No one said a word
Over the last few months, I have made another attempt to get back into running and changing my eating habits.
The running has been enjoyable this time. I have done been doing shorter distances and have been working on not being hard on myself when I don’t run as faster or faster than I did the previous day. Part of that has more to do with not caring to remember what my run times have been from one run to the next. I know a decrease in my times and increase in distance will come as I put in the time and effort.
My neighbor Nick, is in pretty good shape. Who am I kidding, he is in amazing shape. He looks like he could be put into any issues of a men’s fitness magazine. He would fit right in with all the other fitness models with cut muscles and chiseled abs.
It takes a lot of dedication and planning. Right now he is working out three times a day and has to be meticulous with what he eats.
I too am in shape right now. That shape, however, resembles an 80 lbs sack of potatoes has been tried around my waist.
I needed to run the other night and I knew he would be heading out to the gym for his evening work out so I reached out to him.
I tagged along as he did 40 minutes of cardio. I too did 40 minutes of cardio.
It was more than my typical 20 minutes that I have been doing.
I felt great to get my legs moving. I even got the treadmill up to an 8 minute mile briefly.
I was drenched in sweat. My shirt couldn’t have been any wetter. In fact, it was so wet it started to make my shorts wet. I seriously looked like I peed myself.
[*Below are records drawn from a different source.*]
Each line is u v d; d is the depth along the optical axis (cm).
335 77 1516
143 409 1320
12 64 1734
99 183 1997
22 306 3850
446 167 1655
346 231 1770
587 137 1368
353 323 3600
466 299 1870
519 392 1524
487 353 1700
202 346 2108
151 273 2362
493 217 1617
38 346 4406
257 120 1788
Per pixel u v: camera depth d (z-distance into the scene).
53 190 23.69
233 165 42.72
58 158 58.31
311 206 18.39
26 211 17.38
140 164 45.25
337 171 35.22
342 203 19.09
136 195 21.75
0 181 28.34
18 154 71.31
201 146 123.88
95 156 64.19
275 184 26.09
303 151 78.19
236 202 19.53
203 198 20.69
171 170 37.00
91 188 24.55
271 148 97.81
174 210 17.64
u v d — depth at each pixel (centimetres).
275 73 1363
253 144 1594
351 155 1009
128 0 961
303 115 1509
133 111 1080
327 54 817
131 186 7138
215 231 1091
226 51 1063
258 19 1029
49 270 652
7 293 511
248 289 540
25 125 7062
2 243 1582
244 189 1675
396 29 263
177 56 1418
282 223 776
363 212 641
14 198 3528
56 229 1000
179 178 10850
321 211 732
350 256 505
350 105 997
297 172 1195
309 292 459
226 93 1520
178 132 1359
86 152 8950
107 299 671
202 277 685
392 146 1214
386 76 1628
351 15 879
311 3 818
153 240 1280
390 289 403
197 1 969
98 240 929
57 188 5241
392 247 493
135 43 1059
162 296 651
I’m not going to lie. I have been a little hesitant to go with him. As normal as it is for me to be covered in sweat when I work out, I haven’t been in a gym environment like that for a few years. I felt out of place. Like I didn’t belong. Which is weird because I have spent hours in a gym before and I have a degree in exercise science. Tavia and I had a rec center membership but the rec center is a completely different animal than going to Vasa Fitness.
Here I am covered in sweat. Easily 60 pounds overweight.
There were beautiful people everywhere. Fit people everywhere.
But not one of those beautiful or fit people came up and told me I was fat.
Not one person said I didn’t belong.
Not one person told me that I was running to slow on the treadmill.
They might have been thinking it but they didn’t say it.
More than likely they all had their own they were dealing with as they were working out.
Their own insecurities.
Their own goals.
They were focused on what they were doing.
They weren’t focused on me.
I can’t wait to go back.
Maybe then someone will come up and tell me I have a great beard.